J'admire avec V. A. R. l'esprit vaste et précis, la méthode, la finesse de M. Wolff. Il me paraît qu'il y a de la honte à le persécuter, et de la gloire à le protéger. Je vois avec un plaisir extrême que vous le protégez en prince, et que vous le jugez en philosophe.

V. A. R. a senti en esprit supérieur le point critique de cette Métaphysique, d'ailleurs admirable. Cet être simple dont il parle donne naissance à bien des difficultés. Il y a, dit-il, art. XVI, des êtres simples partout où il y a des êtres composés. Voici ses propres paroles : « S'il n'y avait pas des êtres simples, il <56>faudrait que toutes les parties les plus petites consistassent en d'autres parties; et comme on ne pourrait indiquer aucune raison d'où viendraient les êtres composés, aussi peu qu'on pourrait comprendre d'où existerait un nombre, s'il ne devait point contenir d'unités, il faut à la fin concevoir des êtres simples, par lesquels les êtres composés ont existé. »

Ensuite, art. LXXXI : « Les êtres simples n'ont ni figure, ni grandeur, et ne peuvent remplir d'espace. »

====

__Consignes de l'exercice__.
(1) Remplacez "philosophe" par "sage" dans le passage du texte allant de "J'admire avec V." à "jugez en philosophe.", puis recopiez ce passage.
(2) Restituez tel quel le passage des enregistrements, de la ligne contenant "common name: Northern gannet" à la ligne contenant "scientific name: Plocama calabrica".
Le texte et les enregistrements n'ont aucun rapport entre eux.

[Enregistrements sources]
====

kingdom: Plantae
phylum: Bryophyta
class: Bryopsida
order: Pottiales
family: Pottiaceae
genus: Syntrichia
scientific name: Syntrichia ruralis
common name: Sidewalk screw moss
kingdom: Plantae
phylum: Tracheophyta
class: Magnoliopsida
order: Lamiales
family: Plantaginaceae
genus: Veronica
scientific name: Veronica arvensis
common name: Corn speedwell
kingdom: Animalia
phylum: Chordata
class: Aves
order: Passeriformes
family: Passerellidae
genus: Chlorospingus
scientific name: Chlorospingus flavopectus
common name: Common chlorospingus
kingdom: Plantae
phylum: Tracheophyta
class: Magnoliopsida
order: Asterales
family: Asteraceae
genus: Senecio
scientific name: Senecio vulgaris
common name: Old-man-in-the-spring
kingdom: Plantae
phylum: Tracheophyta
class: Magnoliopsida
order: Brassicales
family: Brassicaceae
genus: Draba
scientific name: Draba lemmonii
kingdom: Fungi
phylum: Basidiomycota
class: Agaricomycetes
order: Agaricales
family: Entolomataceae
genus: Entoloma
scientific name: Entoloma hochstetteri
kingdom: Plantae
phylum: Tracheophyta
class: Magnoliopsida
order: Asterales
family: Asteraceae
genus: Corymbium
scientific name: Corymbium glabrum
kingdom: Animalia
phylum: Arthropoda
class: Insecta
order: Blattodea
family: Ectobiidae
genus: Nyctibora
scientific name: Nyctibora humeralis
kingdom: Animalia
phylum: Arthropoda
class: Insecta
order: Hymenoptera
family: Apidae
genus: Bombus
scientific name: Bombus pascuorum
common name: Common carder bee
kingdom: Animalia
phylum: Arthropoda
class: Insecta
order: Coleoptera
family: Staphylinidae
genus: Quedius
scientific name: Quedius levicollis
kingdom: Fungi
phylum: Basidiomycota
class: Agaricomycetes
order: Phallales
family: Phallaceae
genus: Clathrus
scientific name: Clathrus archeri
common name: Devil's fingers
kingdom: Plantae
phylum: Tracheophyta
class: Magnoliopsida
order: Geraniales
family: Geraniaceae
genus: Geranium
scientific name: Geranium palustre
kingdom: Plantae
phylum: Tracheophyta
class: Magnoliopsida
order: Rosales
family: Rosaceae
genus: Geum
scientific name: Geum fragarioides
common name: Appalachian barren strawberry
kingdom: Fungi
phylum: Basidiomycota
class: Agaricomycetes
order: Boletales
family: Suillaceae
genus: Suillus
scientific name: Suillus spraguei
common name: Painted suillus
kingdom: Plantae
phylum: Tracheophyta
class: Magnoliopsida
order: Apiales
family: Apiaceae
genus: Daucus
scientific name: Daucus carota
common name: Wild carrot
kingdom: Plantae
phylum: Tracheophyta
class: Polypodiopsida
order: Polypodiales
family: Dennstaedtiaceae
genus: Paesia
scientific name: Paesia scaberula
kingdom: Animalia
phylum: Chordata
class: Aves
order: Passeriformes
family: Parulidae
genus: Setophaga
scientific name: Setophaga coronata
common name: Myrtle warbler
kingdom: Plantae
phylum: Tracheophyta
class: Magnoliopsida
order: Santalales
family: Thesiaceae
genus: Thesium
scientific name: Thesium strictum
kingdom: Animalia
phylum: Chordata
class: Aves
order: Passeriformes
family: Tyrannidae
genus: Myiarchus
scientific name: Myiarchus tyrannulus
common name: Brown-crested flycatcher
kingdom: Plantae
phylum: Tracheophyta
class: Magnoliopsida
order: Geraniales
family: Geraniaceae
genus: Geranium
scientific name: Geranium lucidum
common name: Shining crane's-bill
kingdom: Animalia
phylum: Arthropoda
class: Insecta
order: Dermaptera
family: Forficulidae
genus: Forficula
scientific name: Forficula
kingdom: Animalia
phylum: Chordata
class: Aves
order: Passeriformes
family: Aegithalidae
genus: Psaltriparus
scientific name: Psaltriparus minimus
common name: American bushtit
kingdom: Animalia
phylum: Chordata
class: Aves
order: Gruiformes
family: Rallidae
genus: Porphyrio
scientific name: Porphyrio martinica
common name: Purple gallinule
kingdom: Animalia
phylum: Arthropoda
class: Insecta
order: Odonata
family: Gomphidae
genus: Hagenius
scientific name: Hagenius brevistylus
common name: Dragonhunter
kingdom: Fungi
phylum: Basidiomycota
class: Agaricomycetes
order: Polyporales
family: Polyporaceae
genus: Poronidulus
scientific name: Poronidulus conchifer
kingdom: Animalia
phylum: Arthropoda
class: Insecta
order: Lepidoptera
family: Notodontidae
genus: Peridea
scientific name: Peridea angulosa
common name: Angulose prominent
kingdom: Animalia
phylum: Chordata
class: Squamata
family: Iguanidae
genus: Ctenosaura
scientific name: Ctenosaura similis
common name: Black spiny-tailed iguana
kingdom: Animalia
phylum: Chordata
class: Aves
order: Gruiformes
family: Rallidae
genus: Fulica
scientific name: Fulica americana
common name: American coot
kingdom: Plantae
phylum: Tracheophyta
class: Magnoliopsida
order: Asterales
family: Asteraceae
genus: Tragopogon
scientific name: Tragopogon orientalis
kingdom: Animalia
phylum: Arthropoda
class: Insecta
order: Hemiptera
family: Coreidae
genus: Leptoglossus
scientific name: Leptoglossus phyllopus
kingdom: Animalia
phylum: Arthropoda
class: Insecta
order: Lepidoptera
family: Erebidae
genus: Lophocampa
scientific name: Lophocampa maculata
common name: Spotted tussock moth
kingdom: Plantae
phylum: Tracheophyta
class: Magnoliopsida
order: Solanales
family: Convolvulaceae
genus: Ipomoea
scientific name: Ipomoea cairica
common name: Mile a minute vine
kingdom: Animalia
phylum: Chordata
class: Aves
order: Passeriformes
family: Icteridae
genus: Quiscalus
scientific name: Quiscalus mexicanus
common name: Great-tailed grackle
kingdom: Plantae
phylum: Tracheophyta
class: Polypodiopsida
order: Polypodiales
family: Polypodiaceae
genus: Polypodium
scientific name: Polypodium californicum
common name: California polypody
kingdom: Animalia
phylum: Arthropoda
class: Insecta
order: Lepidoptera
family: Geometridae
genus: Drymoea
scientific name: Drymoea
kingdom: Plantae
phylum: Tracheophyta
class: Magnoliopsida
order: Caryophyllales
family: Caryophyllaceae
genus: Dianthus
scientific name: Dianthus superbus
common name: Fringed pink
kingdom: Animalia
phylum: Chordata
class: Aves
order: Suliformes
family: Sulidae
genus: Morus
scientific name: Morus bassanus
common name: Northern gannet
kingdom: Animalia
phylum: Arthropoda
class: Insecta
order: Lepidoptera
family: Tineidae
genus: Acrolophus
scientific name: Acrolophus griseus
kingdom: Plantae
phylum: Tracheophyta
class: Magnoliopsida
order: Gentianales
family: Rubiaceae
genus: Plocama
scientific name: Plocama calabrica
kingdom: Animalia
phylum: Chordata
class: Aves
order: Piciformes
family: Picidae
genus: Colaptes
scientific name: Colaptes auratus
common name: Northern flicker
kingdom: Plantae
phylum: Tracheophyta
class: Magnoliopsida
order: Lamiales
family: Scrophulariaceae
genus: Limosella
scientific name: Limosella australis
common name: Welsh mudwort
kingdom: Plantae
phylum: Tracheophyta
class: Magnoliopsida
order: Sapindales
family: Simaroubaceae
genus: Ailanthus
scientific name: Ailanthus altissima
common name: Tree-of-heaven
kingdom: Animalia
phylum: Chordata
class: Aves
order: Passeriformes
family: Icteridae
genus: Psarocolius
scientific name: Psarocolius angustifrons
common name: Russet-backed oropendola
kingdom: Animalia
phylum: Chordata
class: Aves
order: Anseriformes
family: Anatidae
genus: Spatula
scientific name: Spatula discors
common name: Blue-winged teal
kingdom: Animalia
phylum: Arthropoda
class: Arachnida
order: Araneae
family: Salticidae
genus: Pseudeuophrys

====

__Solutions rédigées__.
(1)
J'admire avec V. A. R. l'esprit vaste et précis, la méthode, la finesse de M. Wolff. Il me paraît qu'il y a de la honte à le persécuter, et de la gloire à le protéger. Je vois avec un plaisir extrême que vous le protégez en prince, et que vous le jugez en sage.

(2)
common name: Northern gannet
kingdom: Animalia
phylum: Arthropoda
class: Insecta
order: Lepidoptera
family: Tineidae
genus: Acrolophus
scientific name: Acrolophus griseus
kingdom: Plantae
phylum: Tracheophyta
class: Magnoliopsida
order: Gentianales
family: Rubiaceae
genus: Plocama
scientific name: Plocama calabrica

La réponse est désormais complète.